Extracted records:
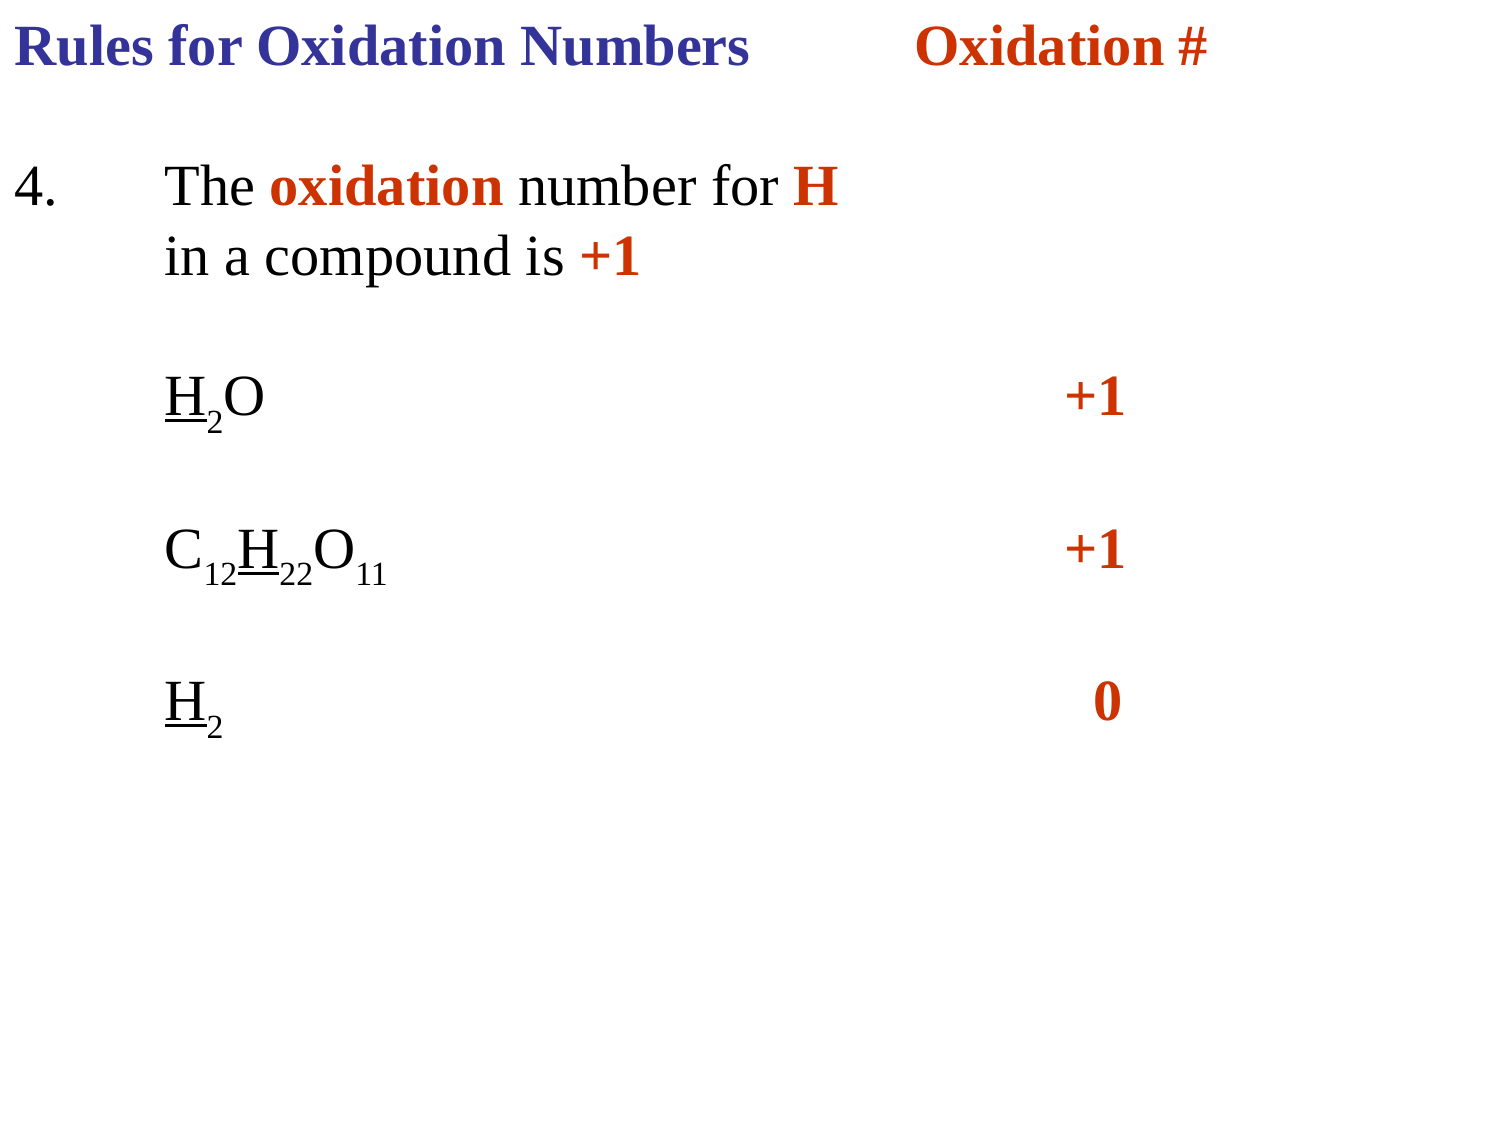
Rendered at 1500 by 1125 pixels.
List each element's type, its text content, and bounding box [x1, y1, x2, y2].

text_box Rules for Oxidation Numbers Oxidation # 4. The oxidation number for H in a compound is +1 H2O +1 C12H22O11 +1 H2 0 [0, 0, 1500, 823]
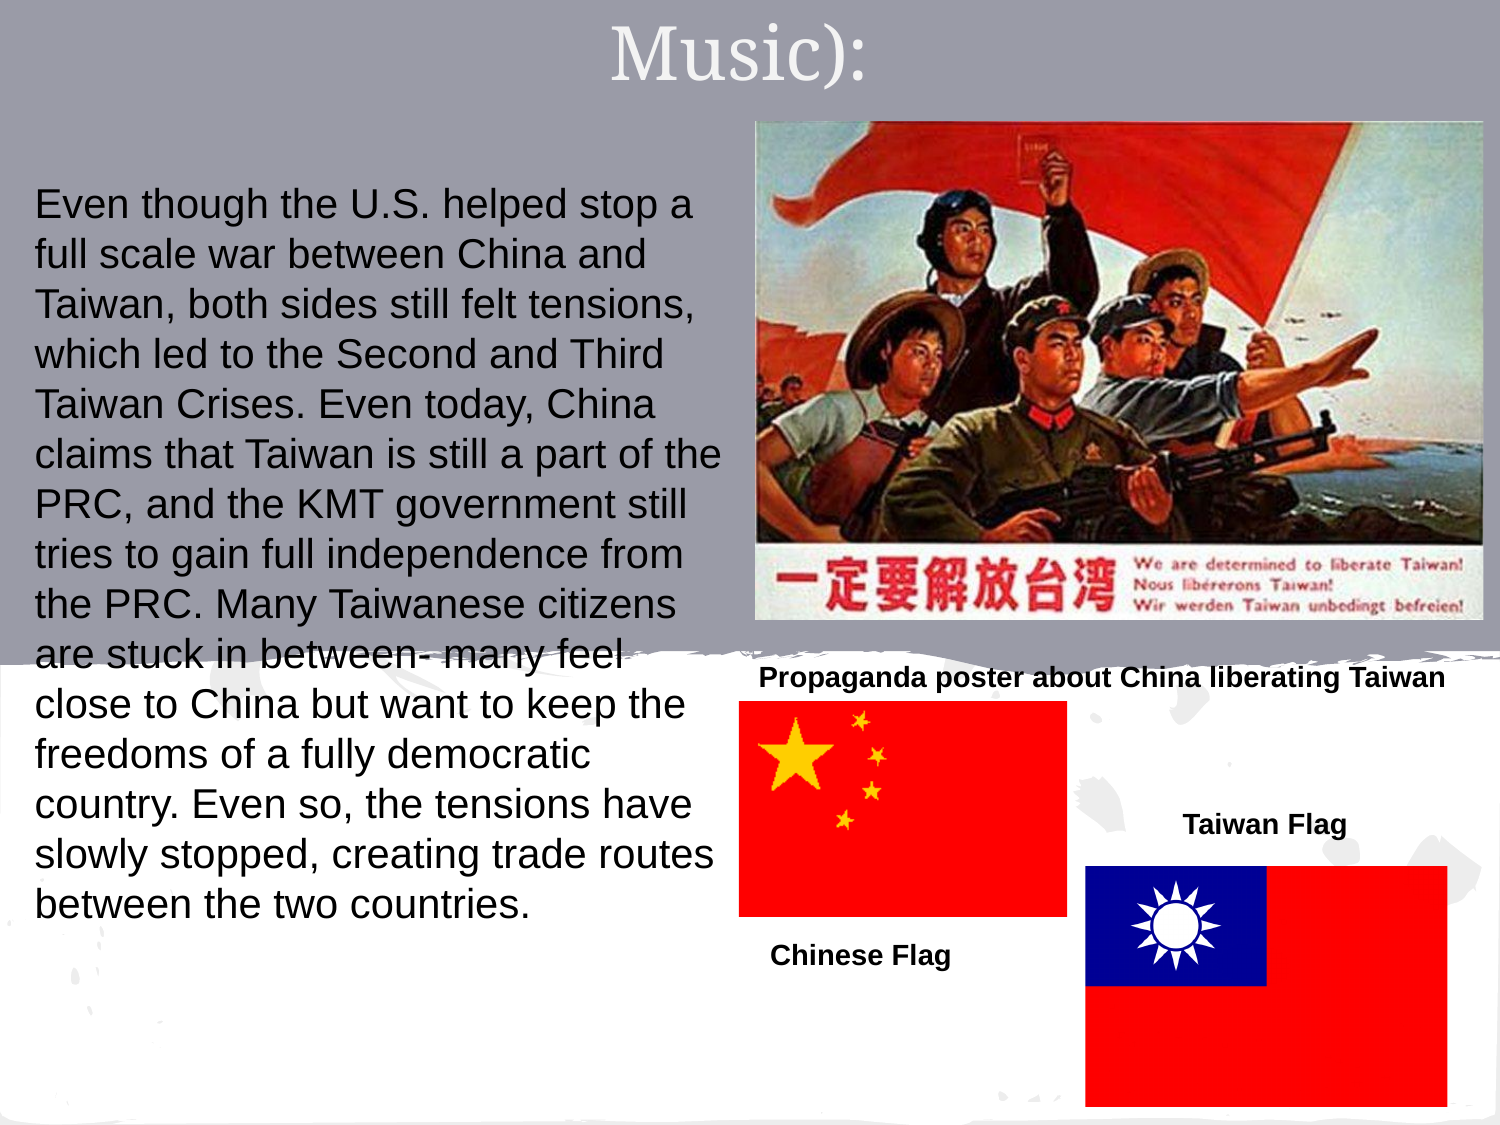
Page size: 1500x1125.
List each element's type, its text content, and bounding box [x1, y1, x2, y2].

_EXERCISE BRIEF_
Each entry above should be printed exactly, and any picture in it left out.

_EXPECTED ANSWER_
Rendered at 1500 by 1125 pixels.
List each element's type, its text content, and bounding box [x1, y1, x2, y2].

text_box Rules for Oxidation Numbers Oxidation # 4. The oxidation number for H in a compound is +1 H2O +1 C12H22O11 +1 H2 0 [0, 0, 1500, 823]
Page size: 1500x1125.
List each element's type, its text content, and bounding box [x1, y1, x2, y2].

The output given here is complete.